● EXERCISE:
For the word "read", state the number of lines in the data that contain it, and nothing else.

--------------------------------

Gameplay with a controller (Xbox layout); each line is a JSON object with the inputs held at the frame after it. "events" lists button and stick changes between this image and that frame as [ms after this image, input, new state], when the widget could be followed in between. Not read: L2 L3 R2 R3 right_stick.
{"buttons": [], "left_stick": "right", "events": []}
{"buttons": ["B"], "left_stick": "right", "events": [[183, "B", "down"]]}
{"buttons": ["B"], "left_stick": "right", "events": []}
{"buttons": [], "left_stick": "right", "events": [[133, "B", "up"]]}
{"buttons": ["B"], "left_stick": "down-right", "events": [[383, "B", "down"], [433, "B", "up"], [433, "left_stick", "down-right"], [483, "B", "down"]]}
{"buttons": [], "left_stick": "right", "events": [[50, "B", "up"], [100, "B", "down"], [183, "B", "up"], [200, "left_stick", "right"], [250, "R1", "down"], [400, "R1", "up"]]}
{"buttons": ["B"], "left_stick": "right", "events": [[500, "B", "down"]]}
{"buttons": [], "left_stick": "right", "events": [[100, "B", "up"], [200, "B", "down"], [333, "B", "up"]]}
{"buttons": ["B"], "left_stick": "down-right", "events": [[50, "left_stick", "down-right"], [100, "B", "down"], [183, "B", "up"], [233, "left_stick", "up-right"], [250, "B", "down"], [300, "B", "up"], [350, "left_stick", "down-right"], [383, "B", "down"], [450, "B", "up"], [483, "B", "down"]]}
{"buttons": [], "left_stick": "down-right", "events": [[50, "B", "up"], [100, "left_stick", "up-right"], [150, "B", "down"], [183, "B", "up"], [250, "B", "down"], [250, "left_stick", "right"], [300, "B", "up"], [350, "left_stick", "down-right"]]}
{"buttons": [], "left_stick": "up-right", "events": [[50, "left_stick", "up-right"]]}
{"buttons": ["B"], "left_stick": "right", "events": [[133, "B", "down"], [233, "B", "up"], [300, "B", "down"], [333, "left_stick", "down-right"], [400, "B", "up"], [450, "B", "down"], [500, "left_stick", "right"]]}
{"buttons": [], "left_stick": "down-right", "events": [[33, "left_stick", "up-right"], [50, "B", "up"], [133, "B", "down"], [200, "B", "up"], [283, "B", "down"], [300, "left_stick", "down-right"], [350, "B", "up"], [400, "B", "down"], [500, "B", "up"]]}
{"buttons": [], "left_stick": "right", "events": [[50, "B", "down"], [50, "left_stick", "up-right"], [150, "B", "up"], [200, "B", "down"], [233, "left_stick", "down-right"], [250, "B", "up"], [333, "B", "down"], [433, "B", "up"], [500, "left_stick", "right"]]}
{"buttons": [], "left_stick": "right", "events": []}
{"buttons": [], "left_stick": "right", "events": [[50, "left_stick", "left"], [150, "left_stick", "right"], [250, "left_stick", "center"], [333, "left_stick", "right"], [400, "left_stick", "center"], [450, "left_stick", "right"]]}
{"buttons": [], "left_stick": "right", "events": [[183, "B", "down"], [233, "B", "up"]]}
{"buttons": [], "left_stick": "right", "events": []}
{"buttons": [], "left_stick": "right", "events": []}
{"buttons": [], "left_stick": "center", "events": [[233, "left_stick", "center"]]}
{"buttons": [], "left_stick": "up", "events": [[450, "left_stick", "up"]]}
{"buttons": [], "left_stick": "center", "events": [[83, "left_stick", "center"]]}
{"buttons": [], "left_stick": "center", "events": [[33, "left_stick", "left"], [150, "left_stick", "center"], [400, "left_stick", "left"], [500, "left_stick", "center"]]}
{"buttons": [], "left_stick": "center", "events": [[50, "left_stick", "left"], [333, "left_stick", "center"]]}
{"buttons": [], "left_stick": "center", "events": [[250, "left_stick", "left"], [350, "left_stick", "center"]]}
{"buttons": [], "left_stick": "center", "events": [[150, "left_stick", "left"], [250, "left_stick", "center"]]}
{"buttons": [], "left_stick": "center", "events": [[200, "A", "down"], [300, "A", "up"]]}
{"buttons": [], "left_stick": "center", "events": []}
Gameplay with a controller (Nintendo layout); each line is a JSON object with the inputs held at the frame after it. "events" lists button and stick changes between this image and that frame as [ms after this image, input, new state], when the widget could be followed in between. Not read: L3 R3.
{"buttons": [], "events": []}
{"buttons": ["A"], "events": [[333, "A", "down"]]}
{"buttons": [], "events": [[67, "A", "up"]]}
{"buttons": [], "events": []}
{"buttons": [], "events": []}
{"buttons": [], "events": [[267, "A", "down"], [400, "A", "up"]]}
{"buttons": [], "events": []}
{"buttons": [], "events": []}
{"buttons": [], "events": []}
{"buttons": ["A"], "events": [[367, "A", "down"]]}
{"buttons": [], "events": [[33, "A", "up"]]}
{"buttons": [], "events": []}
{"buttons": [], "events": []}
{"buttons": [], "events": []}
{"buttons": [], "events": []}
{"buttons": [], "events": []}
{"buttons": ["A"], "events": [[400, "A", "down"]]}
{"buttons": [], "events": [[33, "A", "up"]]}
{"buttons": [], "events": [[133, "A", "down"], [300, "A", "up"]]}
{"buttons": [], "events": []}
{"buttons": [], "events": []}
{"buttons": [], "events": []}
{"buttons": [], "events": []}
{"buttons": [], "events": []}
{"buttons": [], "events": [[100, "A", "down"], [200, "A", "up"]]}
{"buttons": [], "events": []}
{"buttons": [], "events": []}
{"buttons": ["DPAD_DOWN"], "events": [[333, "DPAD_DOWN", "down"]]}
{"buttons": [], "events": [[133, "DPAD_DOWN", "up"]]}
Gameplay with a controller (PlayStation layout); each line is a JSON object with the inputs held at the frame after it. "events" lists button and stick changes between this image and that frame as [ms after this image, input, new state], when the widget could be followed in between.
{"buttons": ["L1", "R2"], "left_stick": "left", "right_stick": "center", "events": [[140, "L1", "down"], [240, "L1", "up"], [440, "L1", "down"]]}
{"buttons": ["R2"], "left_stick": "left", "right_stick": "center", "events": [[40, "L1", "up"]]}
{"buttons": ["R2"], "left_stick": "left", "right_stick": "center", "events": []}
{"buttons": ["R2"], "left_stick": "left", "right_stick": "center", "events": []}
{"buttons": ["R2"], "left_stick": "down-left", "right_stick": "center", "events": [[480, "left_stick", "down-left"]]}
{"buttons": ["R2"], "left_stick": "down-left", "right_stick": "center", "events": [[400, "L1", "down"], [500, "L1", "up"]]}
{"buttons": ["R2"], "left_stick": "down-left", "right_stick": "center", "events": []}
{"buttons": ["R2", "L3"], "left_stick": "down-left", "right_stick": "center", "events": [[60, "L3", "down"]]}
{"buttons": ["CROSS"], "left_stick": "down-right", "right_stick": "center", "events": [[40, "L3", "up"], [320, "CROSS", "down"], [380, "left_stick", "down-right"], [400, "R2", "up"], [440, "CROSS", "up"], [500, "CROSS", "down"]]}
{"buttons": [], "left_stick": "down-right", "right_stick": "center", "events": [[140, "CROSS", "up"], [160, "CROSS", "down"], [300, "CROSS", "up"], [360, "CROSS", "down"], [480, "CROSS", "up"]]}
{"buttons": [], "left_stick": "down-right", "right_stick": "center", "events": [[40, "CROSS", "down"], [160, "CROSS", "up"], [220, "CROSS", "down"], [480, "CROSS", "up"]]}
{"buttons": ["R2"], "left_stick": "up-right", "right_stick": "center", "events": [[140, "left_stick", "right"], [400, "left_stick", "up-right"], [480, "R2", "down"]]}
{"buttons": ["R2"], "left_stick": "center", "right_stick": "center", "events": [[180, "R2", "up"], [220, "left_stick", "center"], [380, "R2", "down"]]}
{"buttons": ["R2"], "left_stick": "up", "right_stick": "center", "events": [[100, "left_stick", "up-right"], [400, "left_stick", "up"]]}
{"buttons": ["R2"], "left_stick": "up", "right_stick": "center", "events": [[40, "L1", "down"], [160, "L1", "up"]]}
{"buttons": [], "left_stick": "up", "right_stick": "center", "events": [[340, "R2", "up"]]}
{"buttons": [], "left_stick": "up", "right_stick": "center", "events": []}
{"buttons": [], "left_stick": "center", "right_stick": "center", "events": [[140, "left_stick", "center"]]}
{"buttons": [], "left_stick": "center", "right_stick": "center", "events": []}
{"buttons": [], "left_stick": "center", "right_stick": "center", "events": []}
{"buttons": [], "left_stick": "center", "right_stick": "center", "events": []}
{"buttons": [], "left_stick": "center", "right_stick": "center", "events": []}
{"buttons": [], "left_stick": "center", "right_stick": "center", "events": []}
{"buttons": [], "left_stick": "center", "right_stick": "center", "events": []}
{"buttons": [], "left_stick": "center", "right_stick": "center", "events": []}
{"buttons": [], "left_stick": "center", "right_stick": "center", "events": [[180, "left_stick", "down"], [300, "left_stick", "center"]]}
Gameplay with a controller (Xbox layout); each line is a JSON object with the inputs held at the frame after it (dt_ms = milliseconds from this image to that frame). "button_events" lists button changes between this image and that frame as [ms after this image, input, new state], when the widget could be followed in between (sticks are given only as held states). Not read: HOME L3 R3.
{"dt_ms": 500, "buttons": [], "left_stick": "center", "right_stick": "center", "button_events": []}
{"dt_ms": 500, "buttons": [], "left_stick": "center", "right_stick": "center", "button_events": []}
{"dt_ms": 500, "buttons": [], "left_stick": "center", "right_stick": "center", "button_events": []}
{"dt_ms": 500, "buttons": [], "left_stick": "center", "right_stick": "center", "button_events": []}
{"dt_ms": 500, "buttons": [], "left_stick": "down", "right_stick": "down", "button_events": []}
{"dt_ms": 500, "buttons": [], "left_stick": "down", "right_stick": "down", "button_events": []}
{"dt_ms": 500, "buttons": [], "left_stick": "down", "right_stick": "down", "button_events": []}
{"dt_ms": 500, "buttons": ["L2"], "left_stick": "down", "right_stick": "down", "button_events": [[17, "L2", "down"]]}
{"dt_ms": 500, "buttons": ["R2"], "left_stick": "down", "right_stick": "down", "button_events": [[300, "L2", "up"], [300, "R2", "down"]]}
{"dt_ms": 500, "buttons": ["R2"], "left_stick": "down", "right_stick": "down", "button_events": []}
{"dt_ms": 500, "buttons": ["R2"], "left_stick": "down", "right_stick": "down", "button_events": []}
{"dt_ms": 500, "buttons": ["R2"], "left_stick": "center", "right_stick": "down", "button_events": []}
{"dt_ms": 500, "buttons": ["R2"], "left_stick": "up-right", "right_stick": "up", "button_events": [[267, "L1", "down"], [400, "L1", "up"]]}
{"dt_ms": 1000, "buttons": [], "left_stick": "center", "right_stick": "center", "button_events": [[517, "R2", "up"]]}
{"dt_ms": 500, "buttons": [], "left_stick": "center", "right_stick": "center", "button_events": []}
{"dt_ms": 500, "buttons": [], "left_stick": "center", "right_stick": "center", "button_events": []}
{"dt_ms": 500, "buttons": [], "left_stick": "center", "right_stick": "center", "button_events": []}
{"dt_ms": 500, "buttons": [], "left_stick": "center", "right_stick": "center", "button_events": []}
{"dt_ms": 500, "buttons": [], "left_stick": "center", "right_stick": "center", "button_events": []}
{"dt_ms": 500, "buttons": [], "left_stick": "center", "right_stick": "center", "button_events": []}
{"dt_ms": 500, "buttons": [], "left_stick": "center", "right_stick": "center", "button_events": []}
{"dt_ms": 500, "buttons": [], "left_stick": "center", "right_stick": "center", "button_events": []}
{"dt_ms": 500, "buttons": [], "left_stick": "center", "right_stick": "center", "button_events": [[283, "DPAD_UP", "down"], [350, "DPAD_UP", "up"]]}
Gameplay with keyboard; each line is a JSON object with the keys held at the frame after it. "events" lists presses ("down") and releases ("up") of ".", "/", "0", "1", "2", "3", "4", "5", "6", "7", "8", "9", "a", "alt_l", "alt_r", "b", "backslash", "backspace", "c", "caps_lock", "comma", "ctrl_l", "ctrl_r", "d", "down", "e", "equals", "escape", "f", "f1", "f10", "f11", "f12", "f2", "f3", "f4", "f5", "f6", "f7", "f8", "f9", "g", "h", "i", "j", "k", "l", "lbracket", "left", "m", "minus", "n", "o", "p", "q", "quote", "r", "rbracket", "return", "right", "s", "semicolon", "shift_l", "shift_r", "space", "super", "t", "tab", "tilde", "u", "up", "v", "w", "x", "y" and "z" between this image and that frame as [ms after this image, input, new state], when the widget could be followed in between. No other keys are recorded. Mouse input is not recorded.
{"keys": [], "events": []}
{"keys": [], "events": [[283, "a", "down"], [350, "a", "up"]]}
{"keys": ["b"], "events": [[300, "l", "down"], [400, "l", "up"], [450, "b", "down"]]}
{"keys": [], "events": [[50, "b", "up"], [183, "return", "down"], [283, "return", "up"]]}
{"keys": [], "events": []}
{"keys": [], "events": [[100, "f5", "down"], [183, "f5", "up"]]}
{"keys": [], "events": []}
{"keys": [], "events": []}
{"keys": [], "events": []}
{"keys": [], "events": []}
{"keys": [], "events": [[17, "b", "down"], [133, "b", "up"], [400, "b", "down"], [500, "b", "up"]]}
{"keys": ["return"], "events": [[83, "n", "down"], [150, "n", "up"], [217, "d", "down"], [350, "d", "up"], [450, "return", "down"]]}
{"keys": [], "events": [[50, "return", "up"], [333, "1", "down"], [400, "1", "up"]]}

--------------------------------

● YOUR SOLUTION:
3